Work required:
All that is needed is the first stretch of the listing below, repeated exactly and ending with the line that contains "(3,3'-diaminobenzidine) immunohistochemical staining". Pictures are to be left out.

Supplied data:
•••••

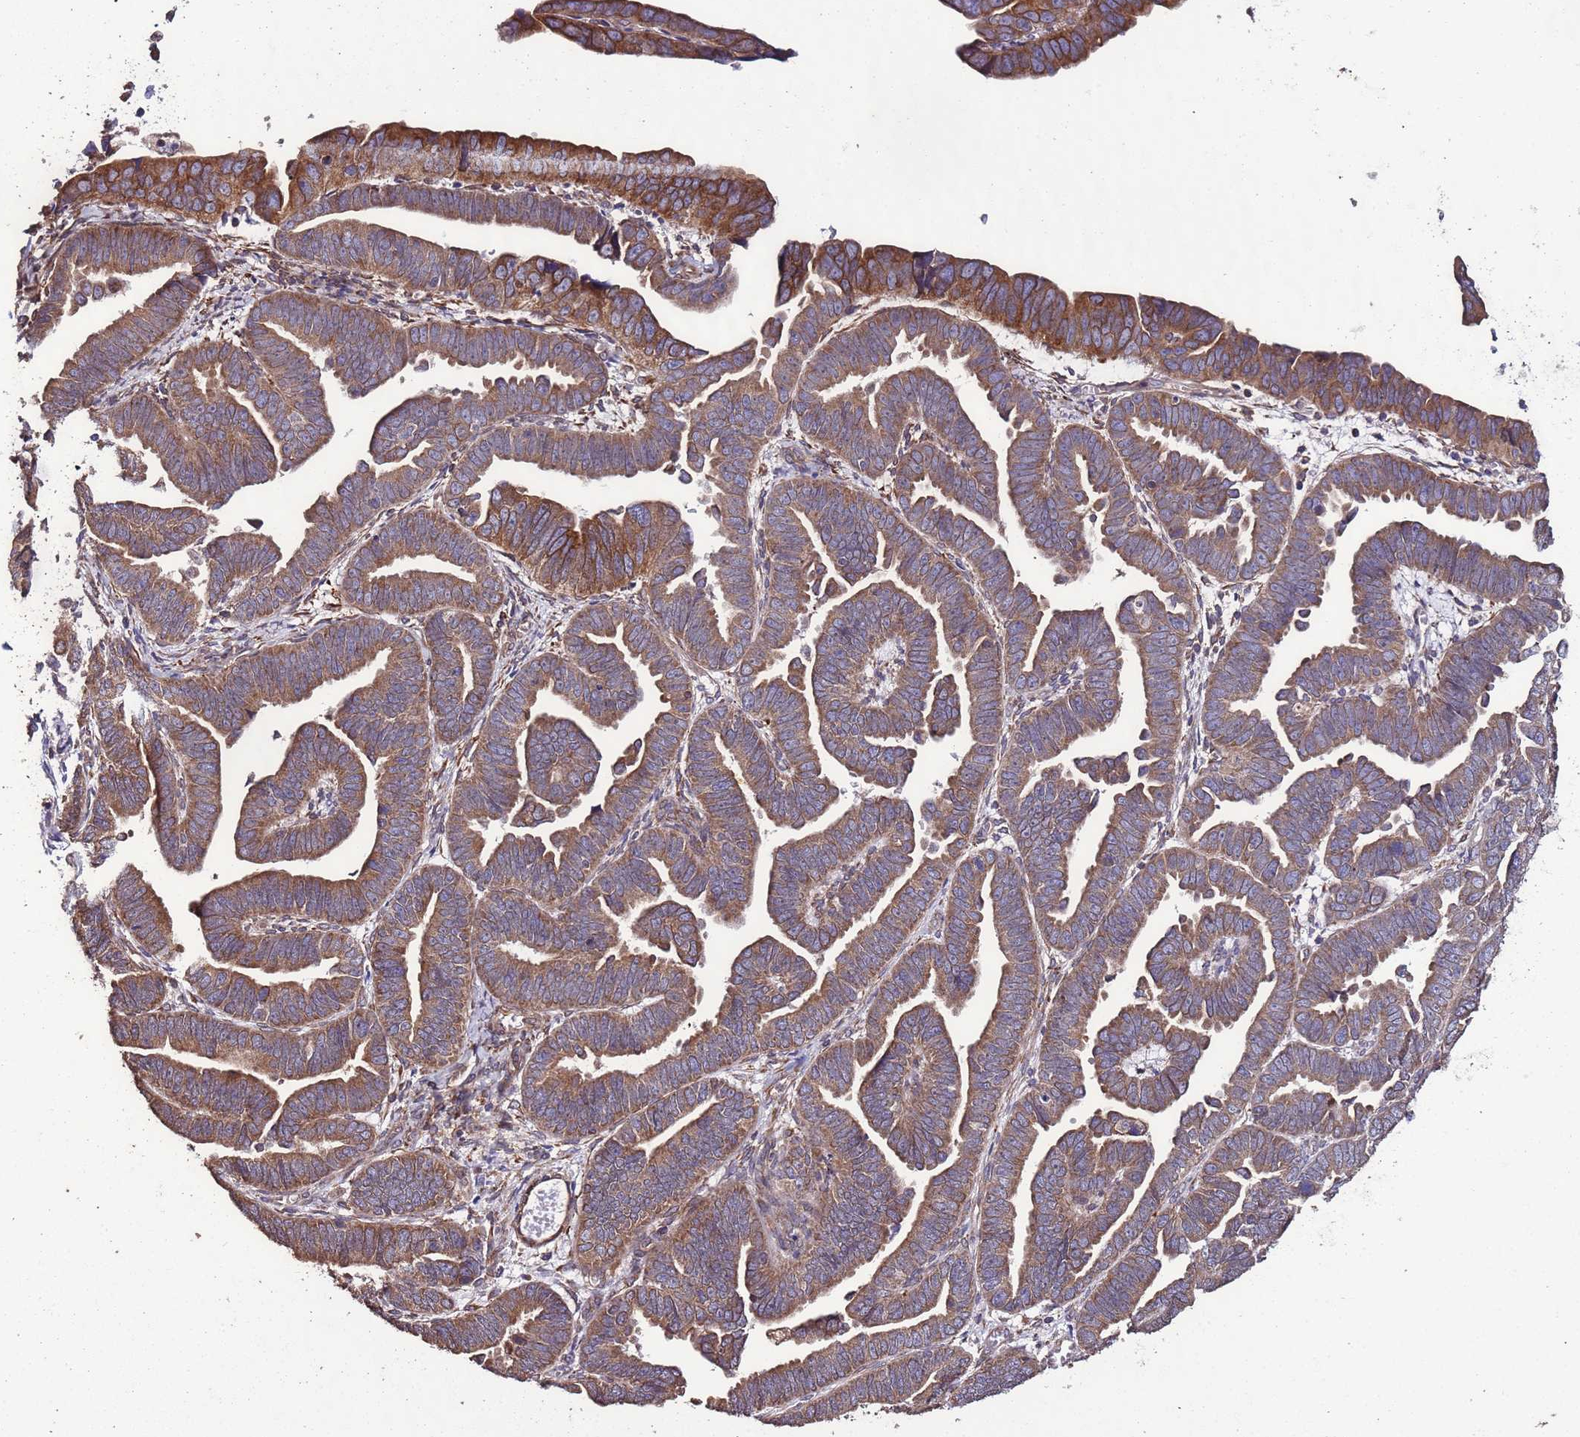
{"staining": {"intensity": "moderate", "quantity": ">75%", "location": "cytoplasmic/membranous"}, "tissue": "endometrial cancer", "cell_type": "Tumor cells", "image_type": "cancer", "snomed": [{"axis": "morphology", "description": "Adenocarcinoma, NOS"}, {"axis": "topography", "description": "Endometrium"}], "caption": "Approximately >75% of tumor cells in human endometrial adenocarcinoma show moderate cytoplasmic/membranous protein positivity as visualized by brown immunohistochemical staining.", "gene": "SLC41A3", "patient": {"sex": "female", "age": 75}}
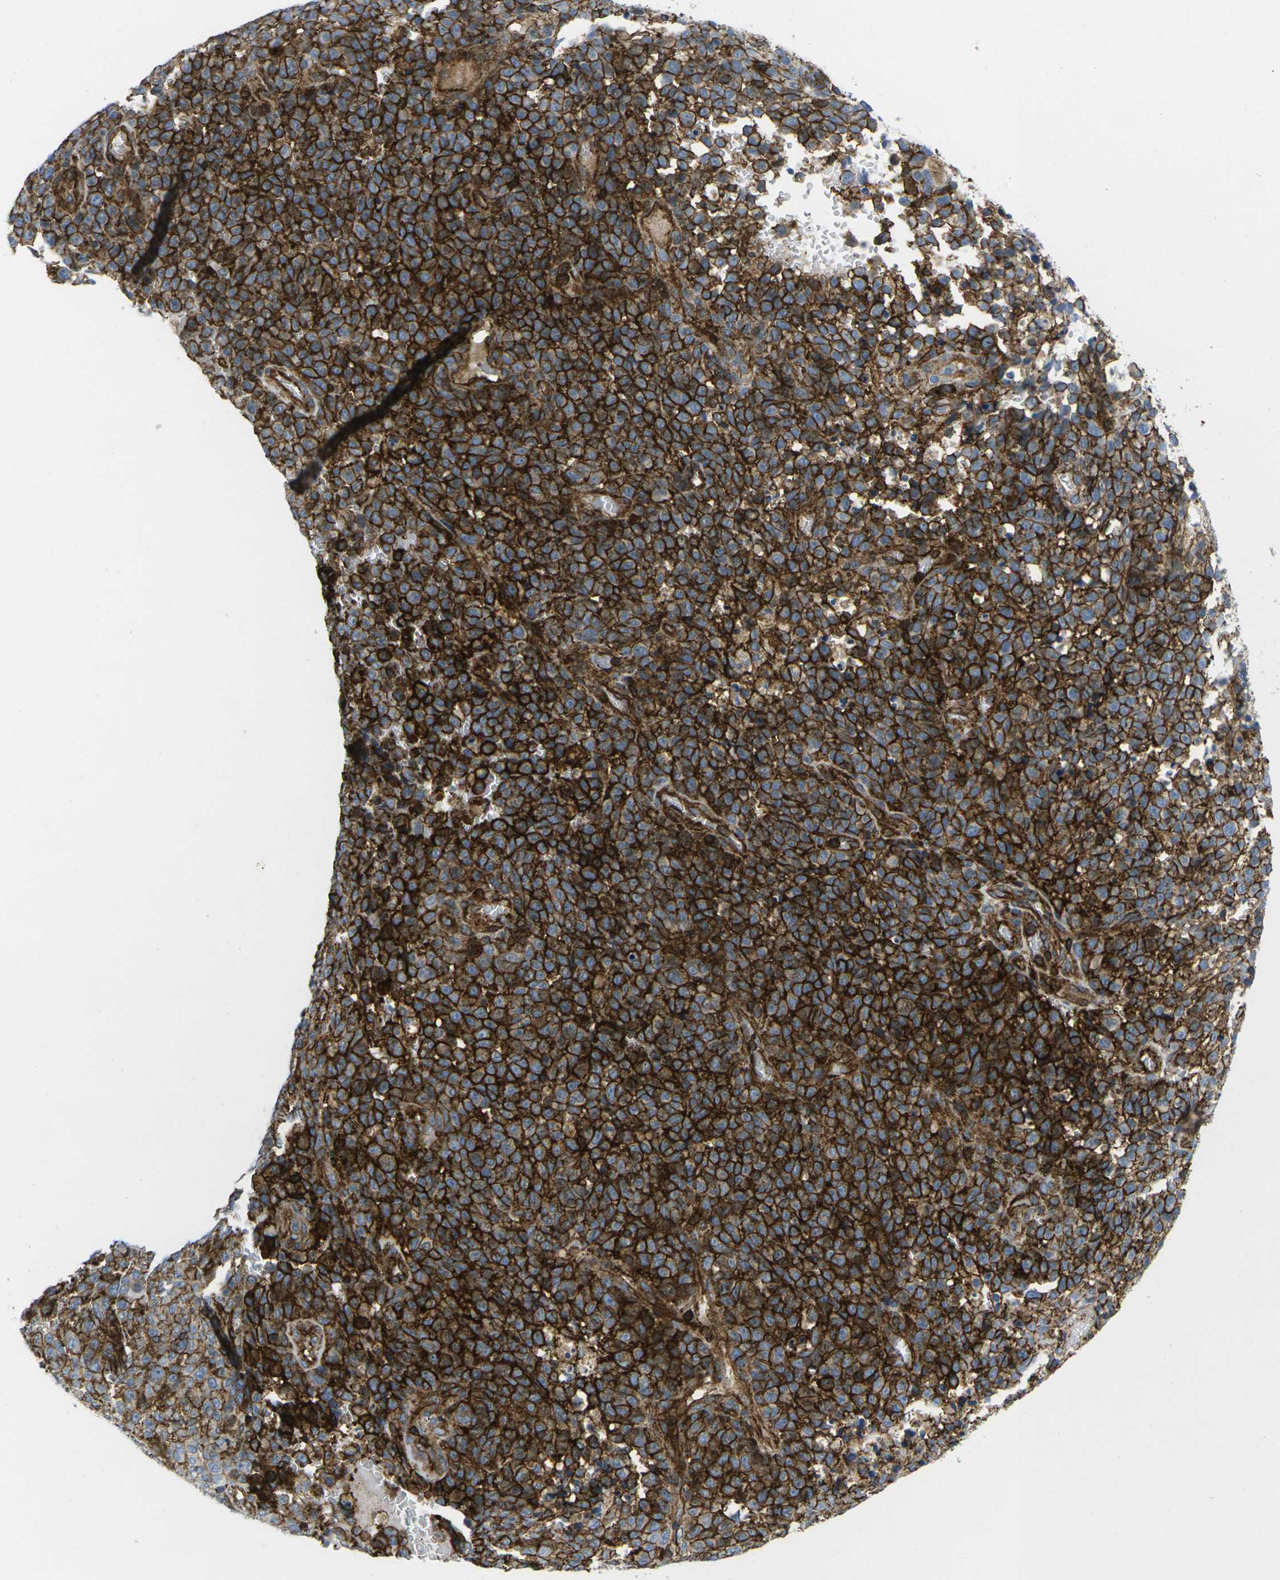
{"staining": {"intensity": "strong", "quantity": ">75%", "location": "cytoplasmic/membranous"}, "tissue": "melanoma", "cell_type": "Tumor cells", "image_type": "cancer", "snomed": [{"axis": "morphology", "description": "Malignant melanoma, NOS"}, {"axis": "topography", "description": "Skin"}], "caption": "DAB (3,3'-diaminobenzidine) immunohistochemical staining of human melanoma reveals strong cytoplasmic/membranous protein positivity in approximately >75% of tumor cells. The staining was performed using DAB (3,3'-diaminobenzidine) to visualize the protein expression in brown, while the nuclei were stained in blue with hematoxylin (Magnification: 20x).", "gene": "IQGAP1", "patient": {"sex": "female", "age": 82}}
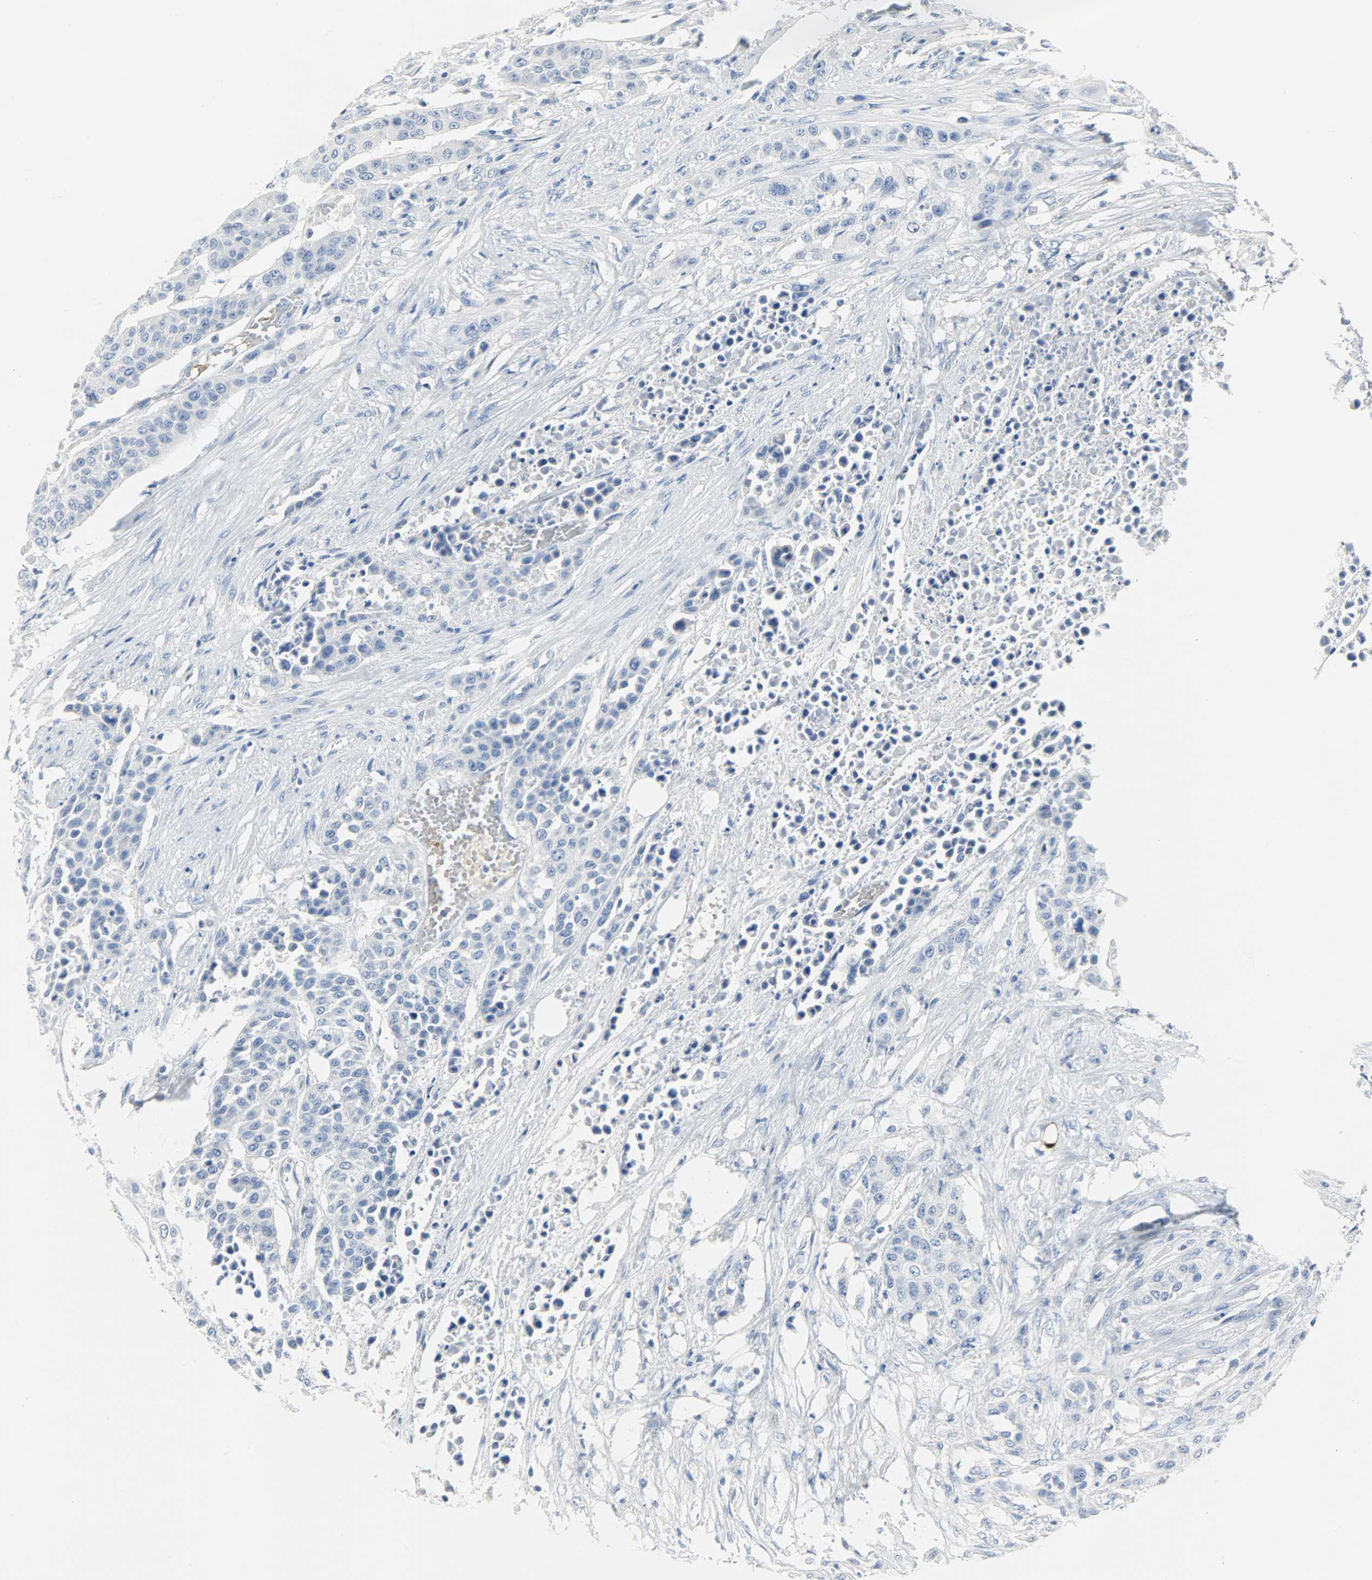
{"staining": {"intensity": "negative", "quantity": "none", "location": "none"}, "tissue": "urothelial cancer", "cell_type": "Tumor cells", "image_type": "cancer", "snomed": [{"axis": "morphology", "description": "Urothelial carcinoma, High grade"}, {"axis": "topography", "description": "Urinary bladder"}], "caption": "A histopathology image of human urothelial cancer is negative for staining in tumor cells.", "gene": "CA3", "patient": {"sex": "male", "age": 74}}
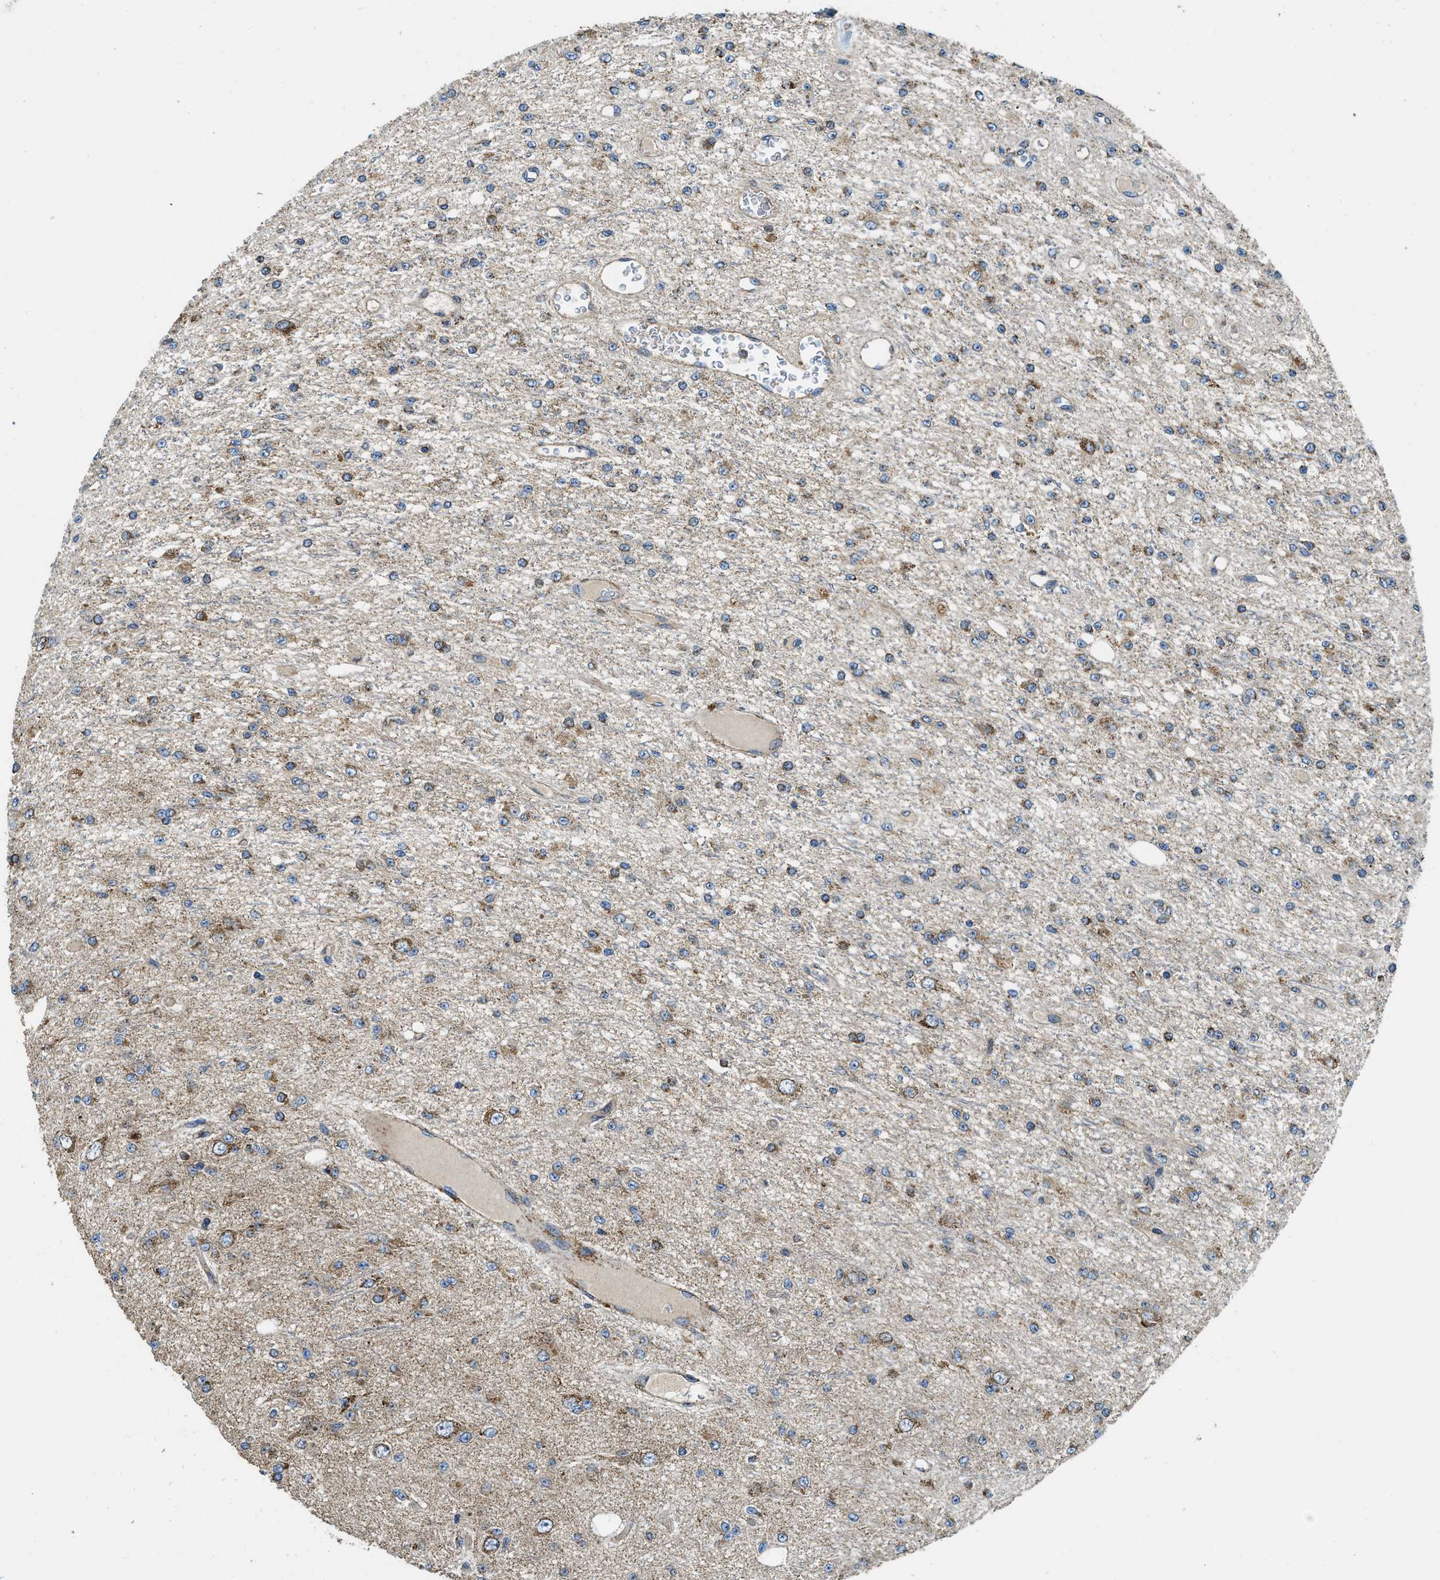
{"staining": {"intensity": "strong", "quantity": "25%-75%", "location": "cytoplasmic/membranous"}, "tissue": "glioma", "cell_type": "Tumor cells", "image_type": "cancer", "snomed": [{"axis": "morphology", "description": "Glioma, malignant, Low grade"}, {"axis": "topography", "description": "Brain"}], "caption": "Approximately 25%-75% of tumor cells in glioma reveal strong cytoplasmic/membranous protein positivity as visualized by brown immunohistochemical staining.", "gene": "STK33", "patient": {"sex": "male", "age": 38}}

•••••

Result of the task:
{"staining": {"intensity": "moderate", "quantity": ">75%", "location": "cytoplasmic/membranous"}, "tissue": "endometrial cancer", "cell_type": "Tumor cells", "image_type": "cancer", "snomed": [{"axis": "morphology", "description": "Adenocarcinoma, NOS"}, {"axis": "topography", "description": "Endometrium"}], "caption": "Approximately >75% of tumor cells in human endometrial adenocarcinoma show moderate cytoplasmic/membranous protein positivity as visualized by brown immunohistochemical staining.", "gene": "SLC41A3", "patient": {"sex": "female", "age": 75}}
{"staining": {"intensity": "strong", "quantity": ">75%", "location": "cytoplasmic/membranous"}, "tissue": "melanoma", "cell_type": "Tumor cells", "image_type": "cancer", "snomed": [{"axis": "morphology", "description": "Malignant melanoma, NOS"}, {"axis": "topography", "description": "Skin"}], "caption": "DAB (3,3'-diaminobenzidine) immunohistochemical staining of human melanoma reveals strong cytoplasmic/membranous protein positivity in approximately >75% of tumor cells. The staining was performed using DAB (3,3'-diaminobenzidine) to visualize the protein expression in brown, while the nuclei were stained in blue with hematoxylin (Magnification: 20x).", "gene": "IQGAP1", "patient": {"sex": "female", "age": 82}}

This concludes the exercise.